# ASSIGNMENT:
Only one stretch of the records below should be repeated. It starts with the line containing "und ist am Ende" and goes on through the line containing "Motorisierungen im Gleichschritt", exactly as written.

[Saved data entries]
Start of Block
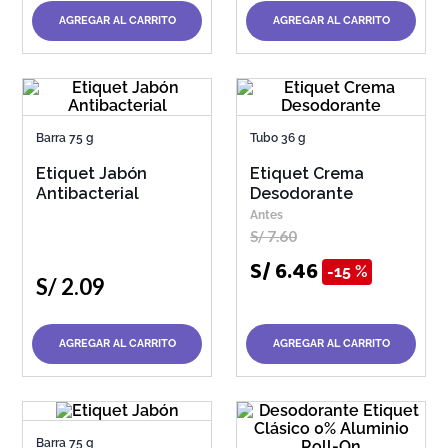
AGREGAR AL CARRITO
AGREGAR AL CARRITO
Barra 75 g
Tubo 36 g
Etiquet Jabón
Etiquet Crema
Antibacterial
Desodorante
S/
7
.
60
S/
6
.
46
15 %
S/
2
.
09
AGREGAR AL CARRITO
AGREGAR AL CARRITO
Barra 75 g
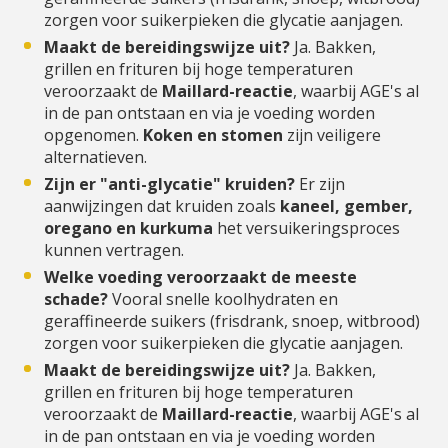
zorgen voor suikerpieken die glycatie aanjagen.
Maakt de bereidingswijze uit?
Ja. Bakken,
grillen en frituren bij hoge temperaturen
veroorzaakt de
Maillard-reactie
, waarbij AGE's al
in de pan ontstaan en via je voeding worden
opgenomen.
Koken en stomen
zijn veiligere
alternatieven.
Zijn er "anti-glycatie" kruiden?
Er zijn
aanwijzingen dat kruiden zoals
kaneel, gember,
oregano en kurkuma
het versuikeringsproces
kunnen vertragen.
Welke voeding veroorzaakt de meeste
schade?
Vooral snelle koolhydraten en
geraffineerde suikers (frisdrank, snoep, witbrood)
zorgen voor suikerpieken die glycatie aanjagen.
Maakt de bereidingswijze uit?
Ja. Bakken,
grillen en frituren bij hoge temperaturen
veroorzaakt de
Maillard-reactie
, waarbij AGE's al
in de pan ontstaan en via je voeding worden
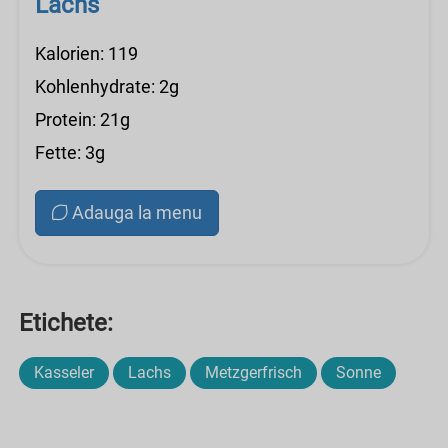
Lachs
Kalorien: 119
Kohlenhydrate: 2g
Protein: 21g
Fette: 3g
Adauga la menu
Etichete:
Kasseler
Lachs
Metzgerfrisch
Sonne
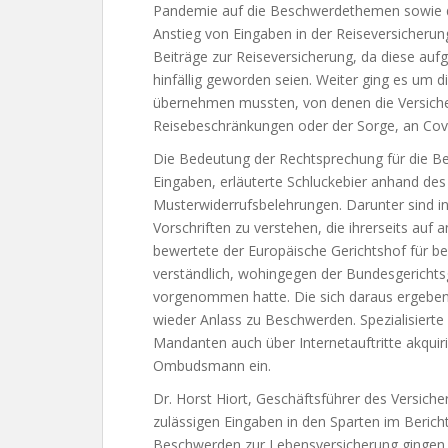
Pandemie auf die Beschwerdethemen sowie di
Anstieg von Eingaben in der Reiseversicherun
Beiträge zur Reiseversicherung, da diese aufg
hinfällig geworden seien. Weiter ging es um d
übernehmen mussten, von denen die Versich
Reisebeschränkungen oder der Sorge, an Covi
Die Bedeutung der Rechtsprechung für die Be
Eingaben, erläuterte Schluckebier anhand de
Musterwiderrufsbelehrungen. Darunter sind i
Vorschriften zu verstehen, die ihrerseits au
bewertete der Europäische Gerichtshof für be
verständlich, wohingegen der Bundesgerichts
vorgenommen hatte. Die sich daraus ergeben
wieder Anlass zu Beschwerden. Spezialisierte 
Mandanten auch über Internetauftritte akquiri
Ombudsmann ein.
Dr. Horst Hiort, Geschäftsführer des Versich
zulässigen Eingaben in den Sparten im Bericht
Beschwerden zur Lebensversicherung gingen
End of Block
Start of Block
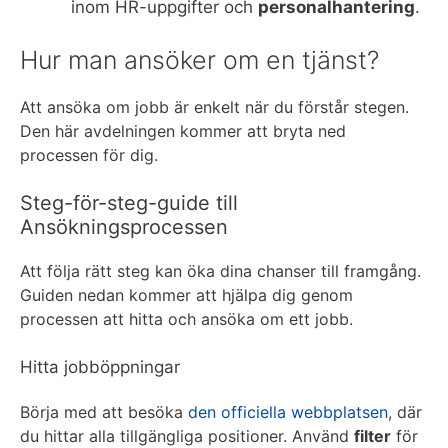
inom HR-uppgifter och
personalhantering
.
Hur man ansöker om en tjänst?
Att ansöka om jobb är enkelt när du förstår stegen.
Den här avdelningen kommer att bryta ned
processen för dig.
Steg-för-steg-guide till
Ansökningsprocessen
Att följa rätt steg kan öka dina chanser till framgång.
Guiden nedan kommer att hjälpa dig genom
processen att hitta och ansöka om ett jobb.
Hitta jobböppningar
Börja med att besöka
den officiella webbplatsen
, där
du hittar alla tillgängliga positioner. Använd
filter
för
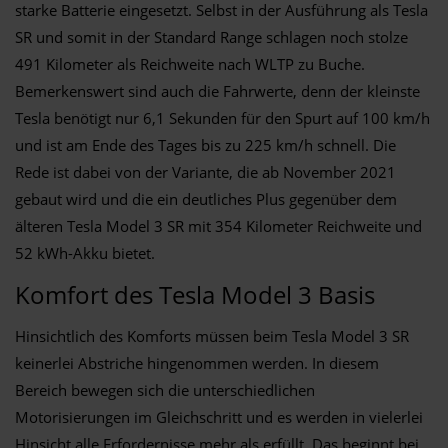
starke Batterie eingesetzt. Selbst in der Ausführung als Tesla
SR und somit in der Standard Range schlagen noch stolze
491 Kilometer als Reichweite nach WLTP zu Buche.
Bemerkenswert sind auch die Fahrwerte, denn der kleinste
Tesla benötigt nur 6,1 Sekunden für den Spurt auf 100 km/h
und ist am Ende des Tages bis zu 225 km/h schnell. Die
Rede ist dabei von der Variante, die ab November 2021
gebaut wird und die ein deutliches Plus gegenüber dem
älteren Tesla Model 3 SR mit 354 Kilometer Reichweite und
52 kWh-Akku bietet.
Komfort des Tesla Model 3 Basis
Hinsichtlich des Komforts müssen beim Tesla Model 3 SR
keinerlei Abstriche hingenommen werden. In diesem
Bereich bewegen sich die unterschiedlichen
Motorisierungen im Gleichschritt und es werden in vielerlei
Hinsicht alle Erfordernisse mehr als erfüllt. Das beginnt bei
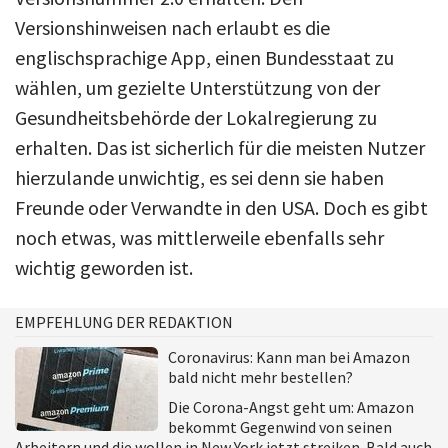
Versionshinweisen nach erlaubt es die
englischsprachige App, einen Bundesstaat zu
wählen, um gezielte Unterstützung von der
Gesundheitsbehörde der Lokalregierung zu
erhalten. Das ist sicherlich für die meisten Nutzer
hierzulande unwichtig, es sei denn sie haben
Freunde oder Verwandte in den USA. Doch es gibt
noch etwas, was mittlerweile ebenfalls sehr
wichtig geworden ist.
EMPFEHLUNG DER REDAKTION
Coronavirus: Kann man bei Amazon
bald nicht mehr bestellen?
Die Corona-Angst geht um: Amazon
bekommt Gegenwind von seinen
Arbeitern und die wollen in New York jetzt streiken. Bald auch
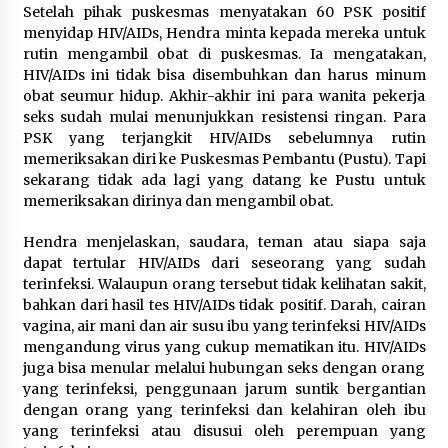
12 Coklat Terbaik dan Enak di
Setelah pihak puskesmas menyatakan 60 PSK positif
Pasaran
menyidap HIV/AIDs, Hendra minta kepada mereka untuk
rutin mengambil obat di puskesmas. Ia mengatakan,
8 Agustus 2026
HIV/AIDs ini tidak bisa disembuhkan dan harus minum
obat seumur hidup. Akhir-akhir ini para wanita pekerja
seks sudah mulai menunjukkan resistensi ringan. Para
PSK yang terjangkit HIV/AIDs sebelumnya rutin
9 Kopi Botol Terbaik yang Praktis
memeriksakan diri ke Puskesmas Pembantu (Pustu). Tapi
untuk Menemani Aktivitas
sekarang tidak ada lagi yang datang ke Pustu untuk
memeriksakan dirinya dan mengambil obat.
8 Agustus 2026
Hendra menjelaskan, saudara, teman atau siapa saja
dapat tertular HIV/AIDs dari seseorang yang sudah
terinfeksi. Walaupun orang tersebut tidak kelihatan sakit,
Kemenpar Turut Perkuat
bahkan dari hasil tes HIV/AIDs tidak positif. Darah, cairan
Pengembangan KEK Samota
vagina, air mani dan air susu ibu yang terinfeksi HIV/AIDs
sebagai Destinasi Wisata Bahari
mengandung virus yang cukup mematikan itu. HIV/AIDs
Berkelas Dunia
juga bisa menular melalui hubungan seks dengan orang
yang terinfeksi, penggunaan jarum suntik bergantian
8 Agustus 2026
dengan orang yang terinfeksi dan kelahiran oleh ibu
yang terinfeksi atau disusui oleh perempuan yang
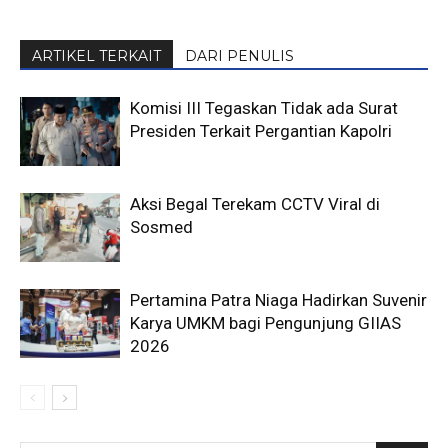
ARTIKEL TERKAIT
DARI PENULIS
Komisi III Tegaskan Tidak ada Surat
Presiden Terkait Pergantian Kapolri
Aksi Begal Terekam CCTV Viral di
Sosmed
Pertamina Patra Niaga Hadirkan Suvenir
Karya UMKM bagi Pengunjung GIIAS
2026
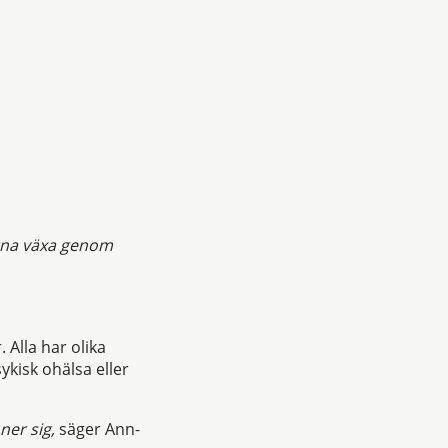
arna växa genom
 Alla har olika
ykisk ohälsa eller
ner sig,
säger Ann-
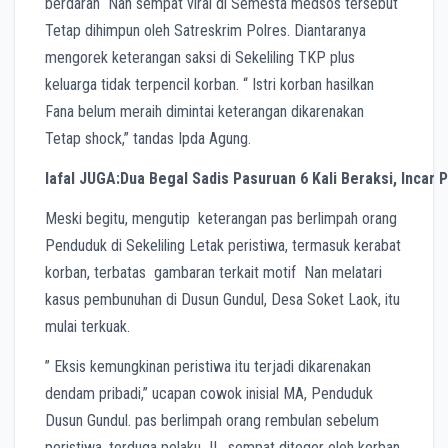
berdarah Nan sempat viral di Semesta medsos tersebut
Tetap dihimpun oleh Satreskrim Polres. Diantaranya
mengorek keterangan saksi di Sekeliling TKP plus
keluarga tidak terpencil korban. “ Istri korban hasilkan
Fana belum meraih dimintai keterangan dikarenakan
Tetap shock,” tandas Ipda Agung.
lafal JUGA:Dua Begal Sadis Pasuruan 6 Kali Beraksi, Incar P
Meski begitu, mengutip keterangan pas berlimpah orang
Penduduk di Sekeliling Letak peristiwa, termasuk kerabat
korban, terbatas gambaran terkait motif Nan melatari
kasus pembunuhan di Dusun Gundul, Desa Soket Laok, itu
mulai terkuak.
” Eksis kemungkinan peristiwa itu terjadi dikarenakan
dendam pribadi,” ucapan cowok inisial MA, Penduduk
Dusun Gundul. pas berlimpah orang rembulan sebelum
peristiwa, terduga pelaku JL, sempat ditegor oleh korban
End of Block
# ANSWER TO THE EXERCISE:
und ist am Ende des Tages bis zu 225 km/h schnell. Die
Rede ist dabei von der Variante, die ab November 2021
gebaut wird und die ein deutliches Plus gegenüber dem
älteren Tesla Model 3 SR mit 354 Kilometer Reichweite und
52 kWh-Akku bietet.
Komfort des Tesla Model 3 Basis
Hinsichtlich des Komforts müssen beim Tesla Model 3 SR
keinerlei Abstriche hingenommen werden. In diesem
Bereich bewegen sich die unterschiedlichen
Motorisierungen im Gleichschritt und es werden in vielerlei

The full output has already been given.